Similarly the latest legislation is likely to fly through the House, where it has more than 200 co-sponsors, only to meet resistance in the Republican-controlled Senate.

“We want to see bold, transformative effort and that’s exactly what the bill will do,” Speaker of the House Nancy Pelosi told reporters Monday after she and other Democratic leadership, including members of the Congressional Black Caucus, observed a moment of silence  and kneeled for George Floyd in nearby Emancipation Hall before the press conference began.

Chairwoman of the Congressional Black Caucus Karen Bass said she was “certain” police officers want to make sure they are trained in the best practices of policing.

“A profession where you have the power to kill should be a profession that includes highly trained officers held accountable to the public,” she said.
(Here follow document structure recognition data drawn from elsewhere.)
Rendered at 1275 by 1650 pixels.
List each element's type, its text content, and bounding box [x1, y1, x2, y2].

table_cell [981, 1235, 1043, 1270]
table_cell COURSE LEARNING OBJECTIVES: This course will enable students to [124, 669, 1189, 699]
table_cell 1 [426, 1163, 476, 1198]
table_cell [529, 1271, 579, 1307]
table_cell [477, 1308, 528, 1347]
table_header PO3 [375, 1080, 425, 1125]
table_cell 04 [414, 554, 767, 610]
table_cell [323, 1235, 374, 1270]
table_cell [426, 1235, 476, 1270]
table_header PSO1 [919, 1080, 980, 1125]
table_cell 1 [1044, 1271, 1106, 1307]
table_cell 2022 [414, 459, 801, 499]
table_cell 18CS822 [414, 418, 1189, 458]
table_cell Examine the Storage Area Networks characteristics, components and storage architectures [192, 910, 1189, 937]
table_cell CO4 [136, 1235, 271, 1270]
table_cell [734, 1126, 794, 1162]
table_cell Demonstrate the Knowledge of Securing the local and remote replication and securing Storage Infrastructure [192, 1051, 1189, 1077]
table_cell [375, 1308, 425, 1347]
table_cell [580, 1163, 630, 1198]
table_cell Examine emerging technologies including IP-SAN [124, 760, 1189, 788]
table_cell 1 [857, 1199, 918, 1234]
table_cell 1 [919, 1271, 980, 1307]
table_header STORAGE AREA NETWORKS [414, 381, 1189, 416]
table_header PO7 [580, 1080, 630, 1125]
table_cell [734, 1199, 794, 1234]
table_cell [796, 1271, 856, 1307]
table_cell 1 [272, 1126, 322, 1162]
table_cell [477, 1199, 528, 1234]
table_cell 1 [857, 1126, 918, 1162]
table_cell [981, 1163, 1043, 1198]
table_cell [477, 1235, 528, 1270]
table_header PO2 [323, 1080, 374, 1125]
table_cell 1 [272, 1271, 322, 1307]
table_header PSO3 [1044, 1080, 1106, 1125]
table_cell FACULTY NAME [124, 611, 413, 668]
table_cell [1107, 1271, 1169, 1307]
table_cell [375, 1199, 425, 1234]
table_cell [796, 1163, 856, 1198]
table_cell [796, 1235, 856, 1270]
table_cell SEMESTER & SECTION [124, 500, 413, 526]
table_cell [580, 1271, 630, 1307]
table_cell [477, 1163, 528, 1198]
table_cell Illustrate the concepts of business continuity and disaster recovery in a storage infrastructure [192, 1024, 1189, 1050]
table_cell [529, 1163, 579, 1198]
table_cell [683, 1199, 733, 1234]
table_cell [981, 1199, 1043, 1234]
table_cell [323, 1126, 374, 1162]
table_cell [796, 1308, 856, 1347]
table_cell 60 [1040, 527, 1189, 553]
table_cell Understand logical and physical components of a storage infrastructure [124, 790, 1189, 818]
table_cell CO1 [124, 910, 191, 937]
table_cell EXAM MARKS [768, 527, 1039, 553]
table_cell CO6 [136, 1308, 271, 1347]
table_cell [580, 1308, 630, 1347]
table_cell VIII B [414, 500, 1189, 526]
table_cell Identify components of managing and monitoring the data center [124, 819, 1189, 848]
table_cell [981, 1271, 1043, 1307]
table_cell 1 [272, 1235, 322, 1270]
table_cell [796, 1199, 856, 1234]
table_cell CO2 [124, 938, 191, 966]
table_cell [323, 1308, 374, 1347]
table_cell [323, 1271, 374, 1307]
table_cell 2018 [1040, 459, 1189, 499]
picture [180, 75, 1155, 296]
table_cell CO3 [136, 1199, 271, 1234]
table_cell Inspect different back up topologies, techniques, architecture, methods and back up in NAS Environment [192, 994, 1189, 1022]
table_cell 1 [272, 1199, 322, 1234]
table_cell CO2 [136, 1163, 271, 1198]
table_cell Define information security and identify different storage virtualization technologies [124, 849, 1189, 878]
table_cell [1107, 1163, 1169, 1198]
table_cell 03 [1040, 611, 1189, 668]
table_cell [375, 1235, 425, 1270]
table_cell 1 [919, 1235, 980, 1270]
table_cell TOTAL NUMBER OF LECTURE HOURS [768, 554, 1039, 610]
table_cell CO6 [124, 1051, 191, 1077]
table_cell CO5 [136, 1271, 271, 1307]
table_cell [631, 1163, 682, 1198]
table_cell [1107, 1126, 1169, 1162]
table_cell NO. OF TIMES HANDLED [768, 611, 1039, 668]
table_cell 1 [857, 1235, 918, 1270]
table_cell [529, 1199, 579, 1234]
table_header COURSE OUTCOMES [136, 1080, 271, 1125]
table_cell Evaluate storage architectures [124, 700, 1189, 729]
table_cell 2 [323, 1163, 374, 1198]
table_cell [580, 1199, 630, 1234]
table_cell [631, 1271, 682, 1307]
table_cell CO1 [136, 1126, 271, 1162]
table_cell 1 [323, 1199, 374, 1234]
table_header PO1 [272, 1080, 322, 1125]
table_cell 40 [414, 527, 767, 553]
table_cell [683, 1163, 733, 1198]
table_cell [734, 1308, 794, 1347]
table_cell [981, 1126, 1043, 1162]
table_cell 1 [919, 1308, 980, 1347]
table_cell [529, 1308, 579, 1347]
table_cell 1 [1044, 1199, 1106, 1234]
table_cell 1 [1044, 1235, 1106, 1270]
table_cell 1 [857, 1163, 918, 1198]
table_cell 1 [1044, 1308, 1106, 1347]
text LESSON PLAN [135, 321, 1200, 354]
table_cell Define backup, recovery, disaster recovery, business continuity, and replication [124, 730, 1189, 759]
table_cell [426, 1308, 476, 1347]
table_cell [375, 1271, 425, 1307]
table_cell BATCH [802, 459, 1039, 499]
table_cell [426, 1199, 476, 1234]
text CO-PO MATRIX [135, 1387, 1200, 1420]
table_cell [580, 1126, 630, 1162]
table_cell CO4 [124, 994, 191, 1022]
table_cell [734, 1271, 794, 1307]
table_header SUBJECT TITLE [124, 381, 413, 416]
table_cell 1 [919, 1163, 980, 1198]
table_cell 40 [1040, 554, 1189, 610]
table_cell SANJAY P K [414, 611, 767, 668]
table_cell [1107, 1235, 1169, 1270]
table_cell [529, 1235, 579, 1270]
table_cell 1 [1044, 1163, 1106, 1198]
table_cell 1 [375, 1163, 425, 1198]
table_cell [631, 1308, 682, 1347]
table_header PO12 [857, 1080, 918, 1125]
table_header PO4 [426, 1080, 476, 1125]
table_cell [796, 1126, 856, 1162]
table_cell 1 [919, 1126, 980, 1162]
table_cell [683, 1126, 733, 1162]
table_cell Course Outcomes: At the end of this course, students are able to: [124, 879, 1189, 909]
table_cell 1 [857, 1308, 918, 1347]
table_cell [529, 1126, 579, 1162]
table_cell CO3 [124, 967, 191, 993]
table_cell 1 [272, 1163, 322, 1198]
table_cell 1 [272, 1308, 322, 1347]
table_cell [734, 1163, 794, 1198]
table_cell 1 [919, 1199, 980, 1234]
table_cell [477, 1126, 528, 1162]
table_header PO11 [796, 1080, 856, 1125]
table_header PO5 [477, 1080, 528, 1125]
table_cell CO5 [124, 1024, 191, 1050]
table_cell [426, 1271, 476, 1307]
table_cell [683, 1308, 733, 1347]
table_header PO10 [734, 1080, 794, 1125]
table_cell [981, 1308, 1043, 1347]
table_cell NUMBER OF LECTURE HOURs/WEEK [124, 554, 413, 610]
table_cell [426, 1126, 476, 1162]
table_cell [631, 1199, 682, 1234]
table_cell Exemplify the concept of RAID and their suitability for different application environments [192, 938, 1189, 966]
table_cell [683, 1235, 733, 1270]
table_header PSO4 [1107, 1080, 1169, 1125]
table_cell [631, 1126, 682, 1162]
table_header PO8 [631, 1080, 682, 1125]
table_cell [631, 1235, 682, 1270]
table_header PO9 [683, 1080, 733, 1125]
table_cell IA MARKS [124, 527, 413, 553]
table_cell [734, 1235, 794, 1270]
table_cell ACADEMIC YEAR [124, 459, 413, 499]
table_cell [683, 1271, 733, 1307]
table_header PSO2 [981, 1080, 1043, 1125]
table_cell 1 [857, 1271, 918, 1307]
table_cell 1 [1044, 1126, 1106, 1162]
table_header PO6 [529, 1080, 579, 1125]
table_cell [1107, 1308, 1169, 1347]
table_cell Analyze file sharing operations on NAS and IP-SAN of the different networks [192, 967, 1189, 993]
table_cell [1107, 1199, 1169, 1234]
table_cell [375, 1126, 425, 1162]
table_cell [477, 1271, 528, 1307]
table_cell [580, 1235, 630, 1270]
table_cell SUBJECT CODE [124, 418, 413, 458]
The legislation does not lay out a plan to defund police — a specific demand of the Black Lives Matter movement — but it does call for the demilitarization of police forces and the end of military-type weapon sales to law enforcement officers.

President Donald Trump’s campaign team beat the drum for “law and order” during a teleconference Monday that featured Ken Blackwell, the conservative former mayor of Ohio from 1979 to 1980 who now serves as a senior fellow for the fundamentalist Christian activist group The Family Research Council.

Unlike Trump, his expected election opponent in November, former Vice President Joe Biden, has publicly supported defunding the police,

Blackwell skewered this position Monday: “The notion that we would defund the police departments in our cities means that folks are willing to put the citizens in their communities who are most often or those most vulnerable at risk,” he said.

One would have to be “stupid to buy into that fact,” he said.

“Or you have blinders on to the misery index that we are witnessing as we watch the effect of Covid-19 and the violence and chaos that has been put on these neighborhoods and our fellow Americans,” Blackwell continued.